You’ve heard about the value of diversification and not putting all your eggs in one basket. So you pick four or five mutual funds, then when the market drops, so do all your funds. What’s going on here?
Even relatively savvy investors may make this mistake, and newbies almost always do. The fact is, stock funds often contain the same, or very similar, investments. Look up the holdings within your funds, and you’re likely to find the top 10 all include Apple, Microsoft and GE. Translation: Your “diversification” wasn’t diversification at all.

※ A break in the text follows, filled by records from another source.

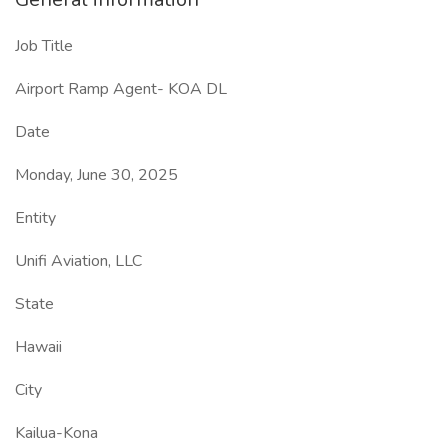
Job Title
Airport Ramp Agent- KOA DL
Date
Monday, June 30, 2025
Entity
Unifi Aviation, LLC
State
Hawaii
City
Kailua-Kona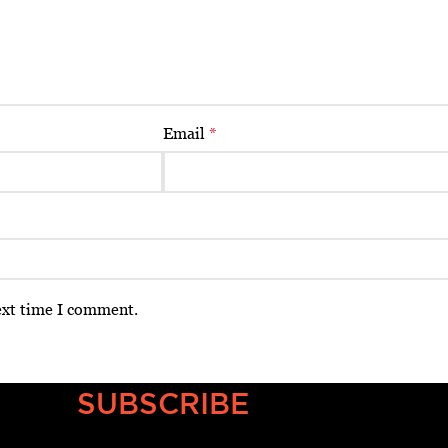
Email
*
ext time I comment.
SUBSCRIBE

Every investment portfolio needs real diversity. For stock allocation, that means investments in the U.S. and abroad, in large, medium and small companies, and in fast-growing and more-established firms. So take a look at the kinds of companies that are held in the funds you’re interested in before you put your money into them. (Many funds will actually indicate their makeup in their name—the Vanguard “Large-Cap” Exchange-Traded Fund invests in large U.S. companies, for example, while the FMI International Fund invests mostly in large companies outside the U.S.)
Many investors, young and old, don’t understand the huge impact that fees can have on their money over the long run. Disguised with names like “expense ratio,” a fee of 1 or 2 percent may seem small, but they add up quickly. High-cost funds can easily eat up one-third or more of the money you should have set aside by age 65.